Everyone knows you don’t need a treadmill in space, right? You just find a free section of the cylindrical wall of your spaceship and run around that, 2001-style.

But when you get back to Earth, you need to exercise your atrophied muscles and get the blood pumping again. But how do you stand up on those weak and skinny legs? An anti-gravity treadmill, that’s how. And it isn’t just astronauts that can’t bear their own weight: injured athletes and accident victims also need to regain strength slowly. The answer is the AlterG Anti-Gravity Treadmill M310, a newer, cheaper version of the company’s $70,000 machines.

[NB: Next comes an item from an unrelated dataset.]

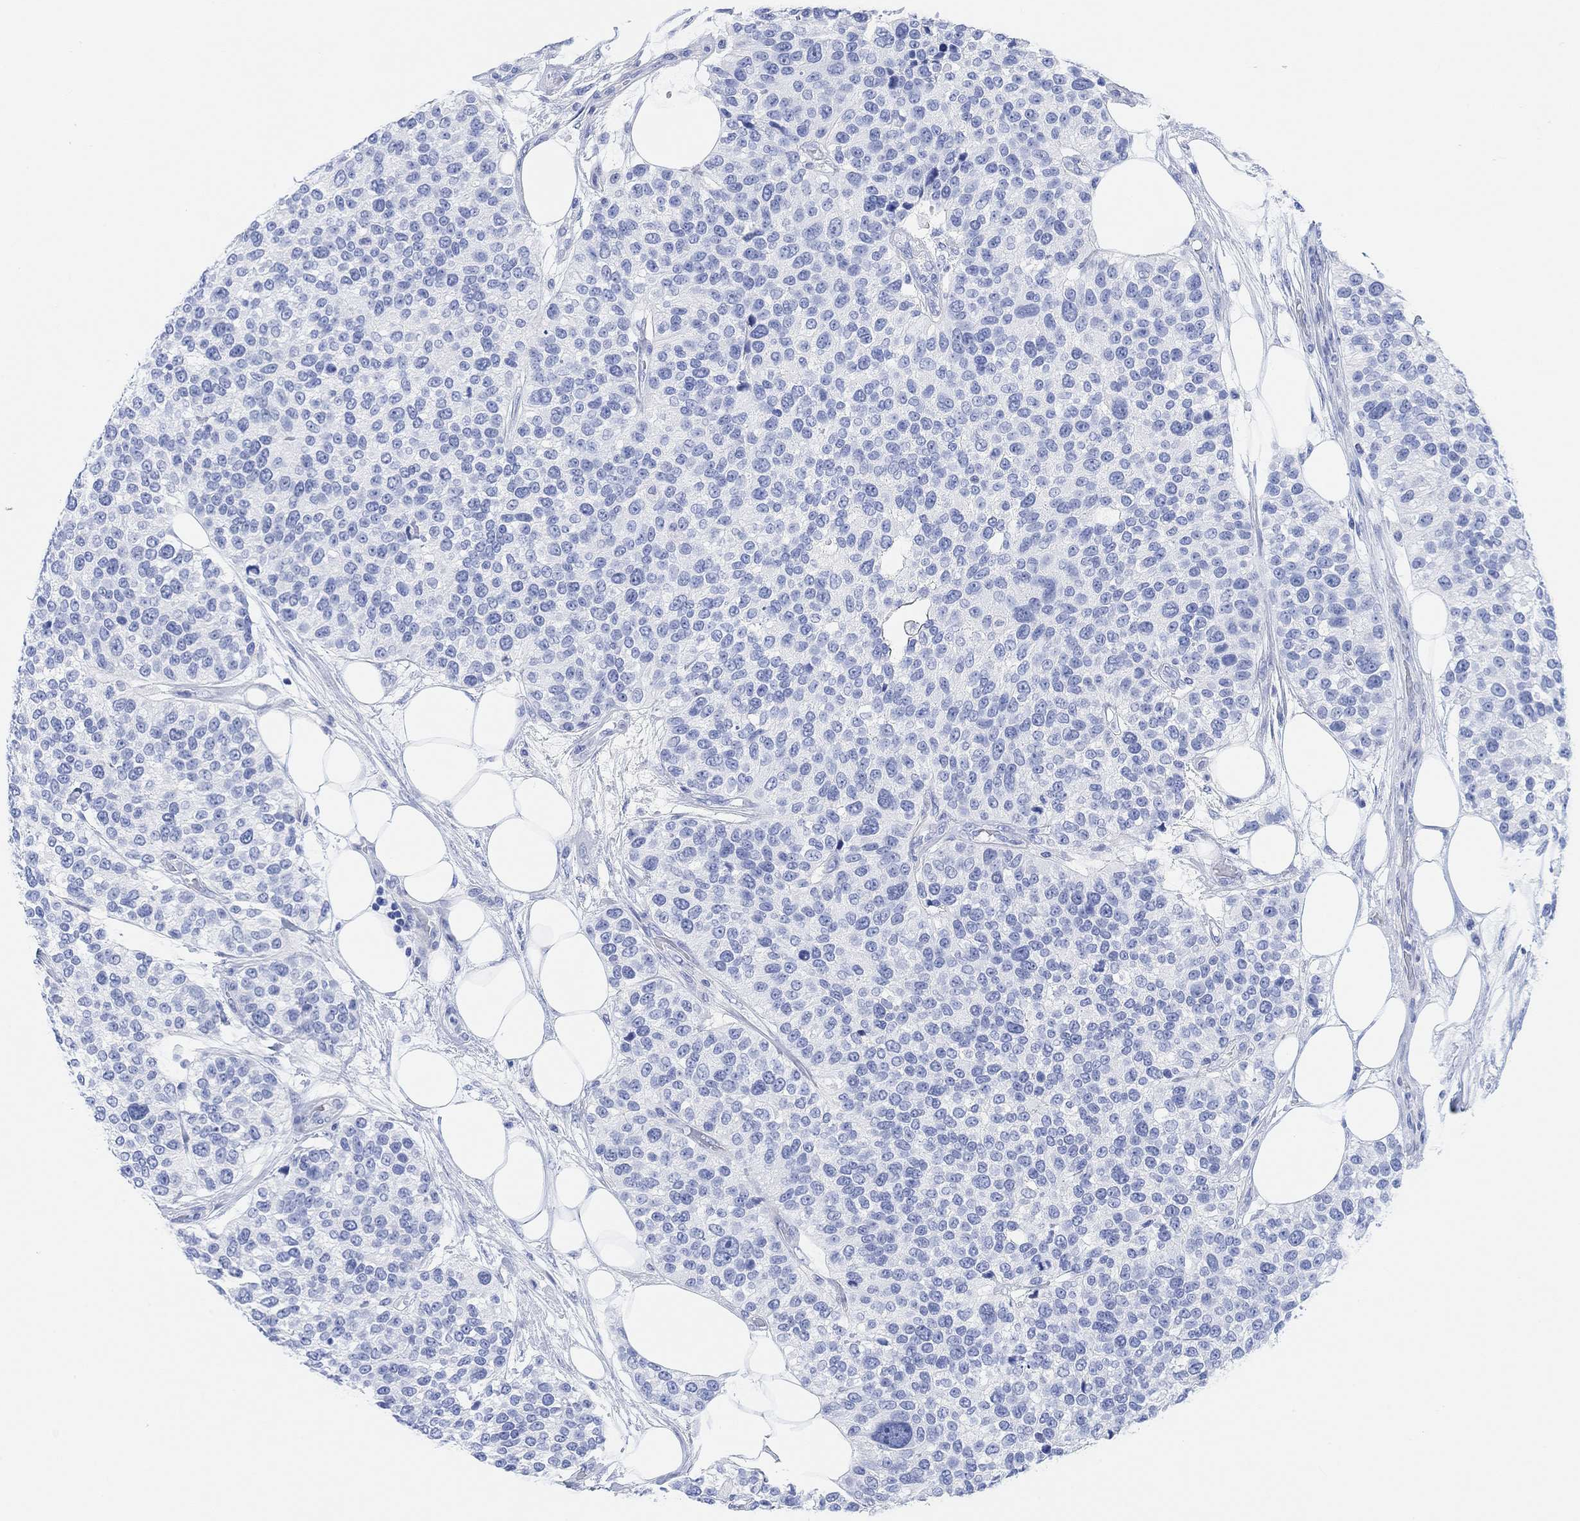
{"staining": {"intensity": "negative", "quantity": "none", "location": "none"}, "tissue": "urothelial cancer", "cell_type": "Tumor cells", "image_type": "cancer", "snomed": [{"axis": "morphology", "description": "Urothelial carcinoma, High grade"}, {"axis": "topography", "description": "Urinary bladder"}], "caption": "Immunohistochemistry (IHC) of urothelial cancer shows no expression in tumor cells. The staining is performed using DAB (3,3'-diaminobenzidine) brown chromogen with nuclei counter-stained in using hematoxylin.", "gene": "ANKRD33", "patient": {"sex": "male", "age": 77}}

It works like this: The astronaut, or other user, slots themselves into a big plastic bag which inflates around their lower-half and supports up to 80% of their weight. This stops the joints from a-knocking while they exercise, much like doing aerobics in a swimming pool. The difference is that they are not in the water, and so movement is not inhibited, and you don’t feel like you’re running through treacle.

The M310 costs $24,500 and, like others in the range, will support runners of up to 400 pounds (it’s useful for weight loss, too). The base model goes up to 8mph, and the full-on, NASA-budget version will hit 18mph. That might sound fast, but one other neat side-effect of being squeezed inside a giant bubble is that you can’t fall off the back, however much you crank up the speed.